How to Use SPI

Have you ever wondered how your fastest mile compares to your first half marathon? Or, wondered if your best 5K is better than your second best marathon time? How can you tell?

The Smashrun Performance Index (SPI) is a value derived from a performance curve to help you compare runs of similar effort across various distances. The thing to keep in mind is that SPI is only somewhat predictive.

The problem with many performance models is that they often only use finish times of elite male athletes as the baseline reference for the top percentile – not average runners but, world-record setting athletes. Their predictive quality can also deteriorate over longer distances, especially when you try to interpolate a marathon time from a very short distance, like 800 meters.

However, performance models can be useful for understanding relative improvements, assuming that the conditions for each new PR set is approximately the same.

The Purdy Points Model

In 1936, a table of finish times for elite athletes was compiled consisting of distances from 40 meters to 100,000 meters. Each of the performances were recorded as the top velocity reached while running in a straight line and were deemed equal and assigned an arbitrary baseline value. It is known as the “Portuguese Scoring Table”.

In 1974, it was updated by J. Gerry Purdy to reflect more recent world record times and added scaling factors to account for slowdown when accelerating to peak speed and on turns. This resulted in the Purdy Points Model, which provides the foundation for our SPI.

Why We Use Predictive Curves

Scoring tables are generally used as guides to help coaches predict their athlete’s performance for various distances on the track. It is, however, really important to remember that these models are not definitive indicators of actual times. Its main utility is that it can estimate your potential time for other distances, effectively providing you with a roadmap of where you’re headed.

We use predictive curves mainly because it gives us a baseline for measuring individual fitness level. For example: here are three hypothetical curves based on a 10min/mi (6:12min/km), 8:34min/mi (5:19min/km), and a 7:45min/mi (4:48min/km) pace. You’ll see that, as your baseline pace for a mile improves, your predictive curve shifts upwards.


You could also work backwards from the curve because once the SPI value for a given point is determined, you can back out of it what your approximate time might be for another distance. It’s how we calculate your estimated finish time on the By Run page.

Additionally, Pace Trends looks at SPI to plot your three best performing runs on a rolling 30-day period (so 30 days from today and back). “Best” in this case can seem rather subjective but, again, as long as you’re comparing runs performed under similar conditions, it should remain fairly accurate.

Every Runner Has A Different Performance Curve

Your training history will affect the slope of your performance curve. Some runners might have a flatter curve because they’re already training near their peak so there’s less room for dramatic improvements, whereas beginners would see a more pronounced upward trend.

If you’ve been running for a while, your overall pace trend could be pretty stable.


If you’ve never run before or you just started running races, you’ll likely have a steeper slope.


Context Is Important

Living someplace flat and running mostly on roads would generally result in higher baseline SPI’s than living someplace hilly and running mostly on trails.
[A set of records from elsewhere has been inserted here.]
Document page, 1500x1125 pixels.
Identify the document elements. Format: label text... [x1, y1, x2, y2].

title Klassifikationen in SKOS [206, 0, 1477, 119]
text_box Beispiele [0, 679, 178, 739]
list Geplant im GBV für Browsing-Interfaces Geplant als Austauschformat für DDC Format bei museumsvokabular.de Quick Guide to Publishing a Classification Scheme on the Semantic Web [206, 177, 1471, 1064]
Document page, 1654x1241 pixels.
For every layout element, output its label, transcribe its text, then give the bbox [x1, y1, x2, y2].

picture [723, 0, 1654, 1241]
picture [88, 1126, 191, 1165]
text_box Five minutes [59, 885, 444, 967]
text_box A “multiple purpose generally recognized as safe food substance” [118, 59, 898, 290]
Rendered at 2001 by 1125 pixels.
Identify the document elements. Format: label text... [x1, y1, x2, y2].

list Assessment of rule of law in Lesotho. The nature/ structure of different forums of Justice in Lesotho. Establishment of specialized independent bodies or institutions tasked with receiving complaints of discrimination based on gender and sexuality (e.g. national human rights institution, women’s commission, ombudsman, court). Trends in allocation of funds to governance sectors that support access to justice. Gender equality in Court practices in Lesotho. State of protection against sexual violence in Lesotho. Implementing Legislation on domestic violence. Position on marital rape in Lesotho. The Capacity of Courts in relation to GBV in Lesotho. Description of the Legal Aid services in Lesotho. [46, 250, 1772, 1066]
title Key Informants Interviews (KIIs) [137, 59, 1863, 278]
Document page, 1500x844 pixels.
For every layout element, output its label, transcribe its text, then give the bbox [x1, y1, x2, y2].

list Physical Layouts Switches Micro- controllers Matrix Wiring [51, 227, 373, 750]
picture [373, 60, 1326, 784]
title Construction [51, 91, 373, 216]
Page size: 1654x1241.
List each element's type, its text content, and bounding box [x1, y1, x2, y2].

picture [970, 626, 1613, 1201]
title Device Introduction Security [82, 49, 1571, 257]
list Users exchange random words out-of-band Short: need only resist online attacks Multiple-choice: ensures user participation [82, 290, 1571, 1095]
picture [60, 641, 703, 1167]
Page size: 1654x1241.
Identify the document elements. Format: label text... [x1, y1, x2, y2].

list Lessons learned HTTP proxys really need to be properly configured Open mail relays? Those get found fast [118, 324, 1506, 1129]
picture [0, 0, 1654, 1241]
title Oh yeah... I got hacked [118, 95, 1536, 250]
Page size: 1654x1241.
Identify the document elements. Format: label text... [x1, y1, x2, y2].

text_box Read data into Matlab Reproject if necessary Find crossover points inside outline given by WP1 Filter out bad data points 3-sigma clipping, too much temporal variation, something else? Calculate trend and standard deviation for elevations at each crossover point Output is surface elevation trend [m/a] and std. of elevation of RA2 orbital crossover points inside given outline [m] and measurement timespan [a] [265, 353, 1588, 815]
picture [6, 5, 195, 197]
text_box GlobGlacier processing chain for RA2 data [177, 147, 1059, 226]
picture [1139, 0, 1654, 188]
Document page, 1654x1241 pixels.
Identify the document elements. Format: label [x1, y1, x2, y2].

That means it’s entirely possible to shift your predictive curve up and down. The takeaway is that a lower curve doesn’t necessarily mean you are less fit, you might just be training under more challenging conditions.

This is why it’s important to look at your pace trends within specific training periods. You can always select a section of your training history and isolate those periods to see how you improved. Looking at the big picture is useful, but you cannot always trend upwards. Point A to point B isn’t exactly a straight line, it’s more like a staircase.


Here’s an actual example of one runner’s entire training history on Smashrun that demonstrates the principle of progression.


As you highlight sections of your pace trends and drag the time period over the years, you’ll see that there were probably several points in time when your pace trends looked a bit like the chart above. Context is a powerful thing. Use it to your advantage.

Ultimately, we would like to eventually be able to make certain adjustments like accounting for elevation gain/loss, adjust the baseline to reflect gender specific finish times, and maybe even adjust the curve based on age groups. Those will be likely be part of version two or three.